Certaines habitudes délétères sont aujourd’hui très fréquentes dans nos sociétés, comme la consommation d’alcool et de tabac. Le tabagisme est actuellement la donnée la plus étudiée en tant que facteur de risque d’apparition de la MC. Nous savons aujourd’hui que fumer augmente de manière significative le risque de développer une MC, surtout lorsque le tabagisme débute à un âge précoce (Baumgart et Sandborn, 2012). Les mécanismes mettant en lien le tabagisme avec

l’apparition de la MC sont probablement divers et pas entièrement élucidés, mais l’expérience montre qu’il existe une relation dose-réponse entre les deux, à tout âge de la vie et de manière identique entre les sexes (Hamouche, 2018). Les composés nocifs du tabac irritent de façon répétée la paroi et les muqueuses du TD et altèrent certaines populations cellulaires comme les LT. Est alors déclenchée une production de cytokines pro-inflammatoires (dont le TNFα) qui déstabilise l’immunité locale (Eliakim, 2002).

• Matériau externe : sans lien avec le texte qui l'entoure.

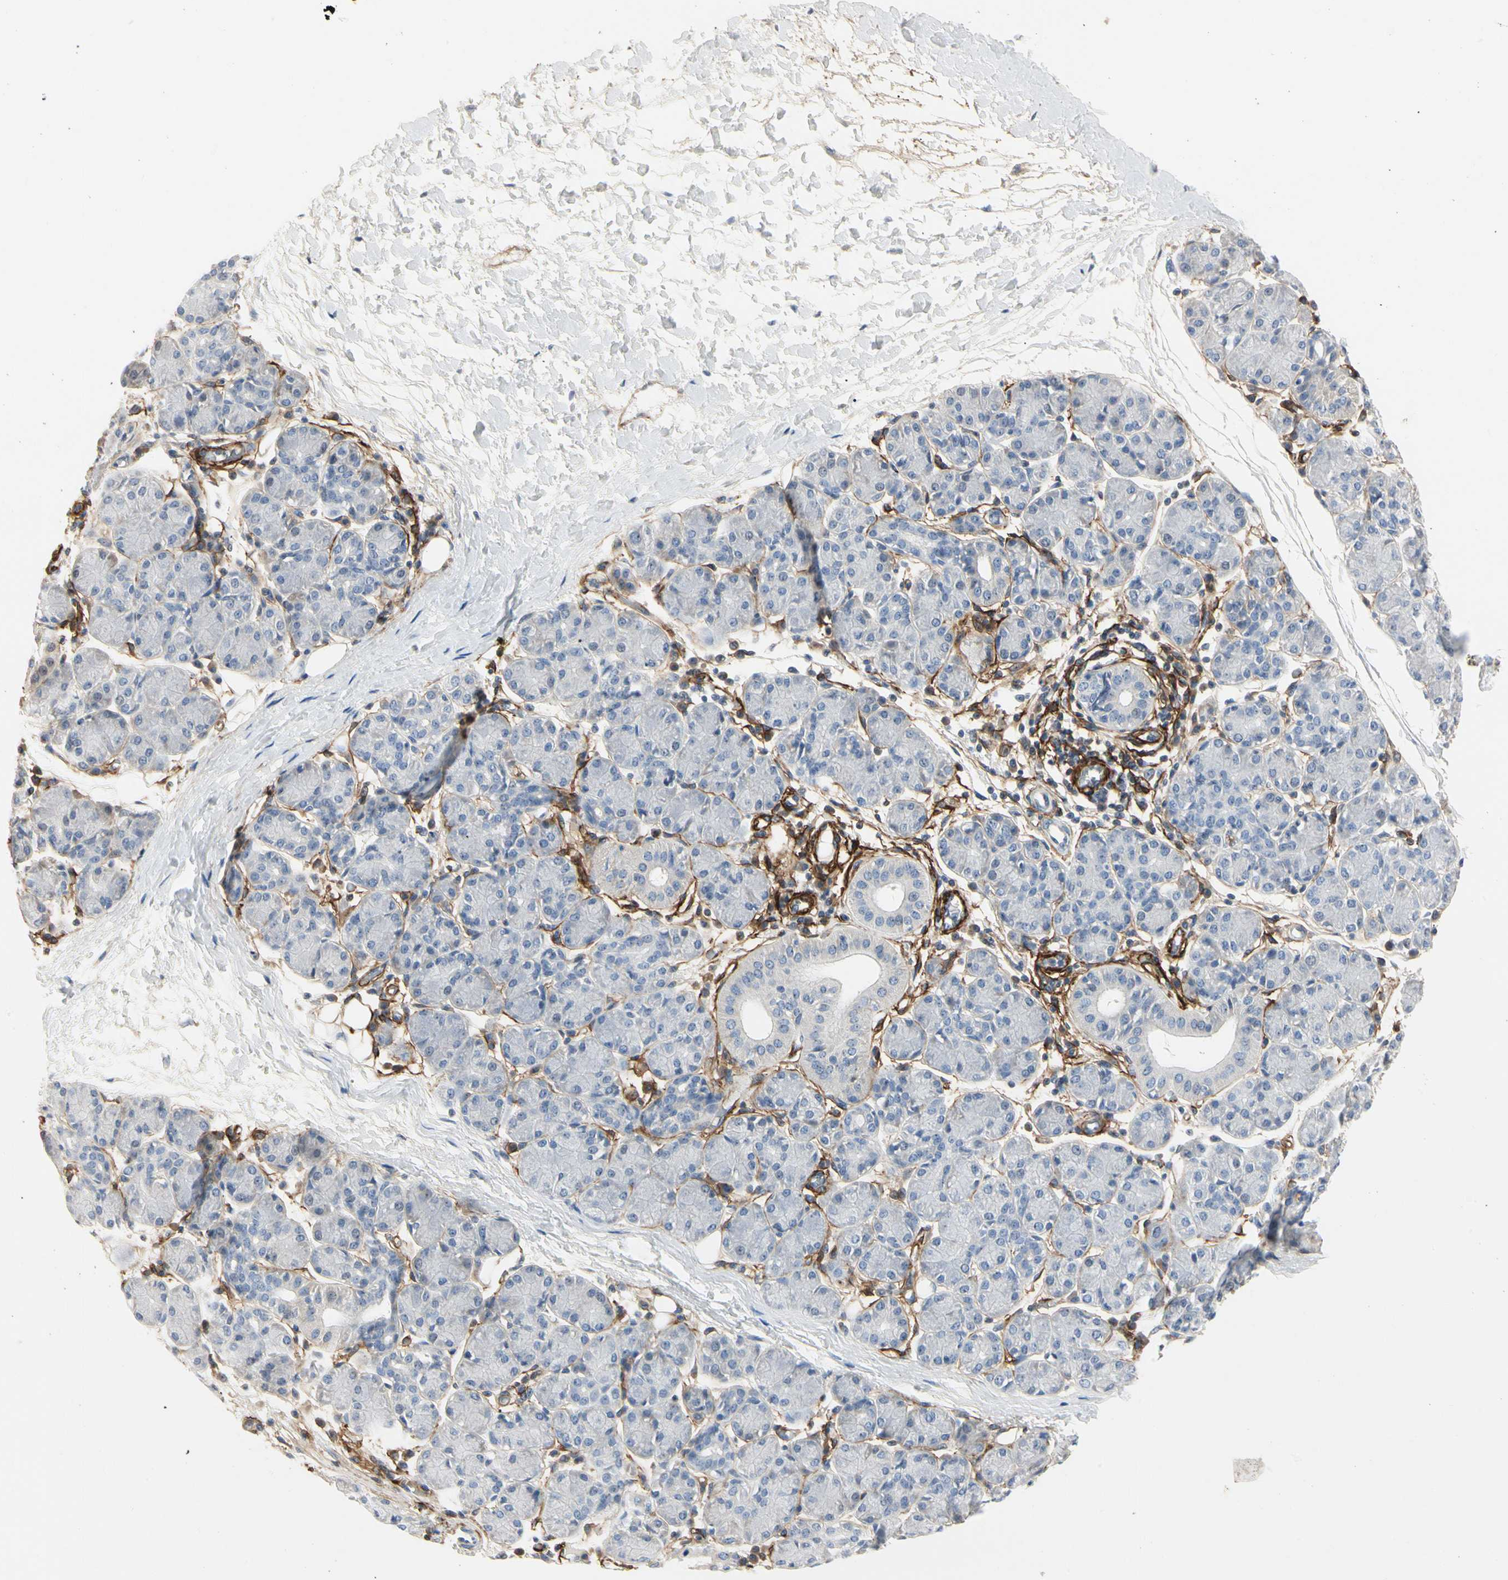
{"staining": {"intensity": "negative", "quantity": "none", "location": "none"}, "tissue": "salivary gland", "cell_type": "Glandular cells", "image_type": "normal", "snomed": [{"axis": "morphology", "description": "Normal tissue, NOS"}, {"axis": "morphology", "description": "Inflammation, NOS"}, {"axis": "topography", "description": "Lymph node"}, {"axis": "topography", "description": "Salivary gland"}], "caption": "A high-resolution histopathology image shows immunohistochemistry (IHC) staining of benign salivary gland, which exhibits no significant expression in glandular cells.", "gene": "GGT5", "patient": {"sex": "male", "age": 3}}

Les effets de la nicotine sur le SI sont paradoxaux : le tabagisme ponctuel stimule la réaction immunitaire alors que le tabagisme chronique a tendance à l’inhiber. Les récepteurs muscariniques à la nicotine des fibres musculaires lisses de l’intestin sont également présents à la surface des LT, ce qui suggère une action directe de la nicotine sur les populations cellulaires de l’immunité (Razani, 2007). Sur le MI, l’influence du tabagisme est difficile à évaluer du fait du grand nombre de composants de la cigarette qui par ailleurs pourraient agir en synergie. Nous savons toutefois que le tabagisme même passif est en mesure de réduire la diversité d’espèces comme l’a démontré l’étude de Tomoda et Al. L’exposition d’une population de rats à la fumée de cigarette pendant 4 semaines a entraîné une diminution des Bifidobactéries et des niveaux d’AGCC dans le caecum de ces animaux (Tomoda, 2011). D’autres observations indiquent que Lactococci sp, et Ruminococcus sp. diminuent chez la souris exposée, alors que Clostridium sp. augmente (Wang, 2010). Le tabagisme pourrait donc contribuer à fragiliser l’équilibre hôte-microbiote en modifiant le profil bactérien et le métabolisme du MI.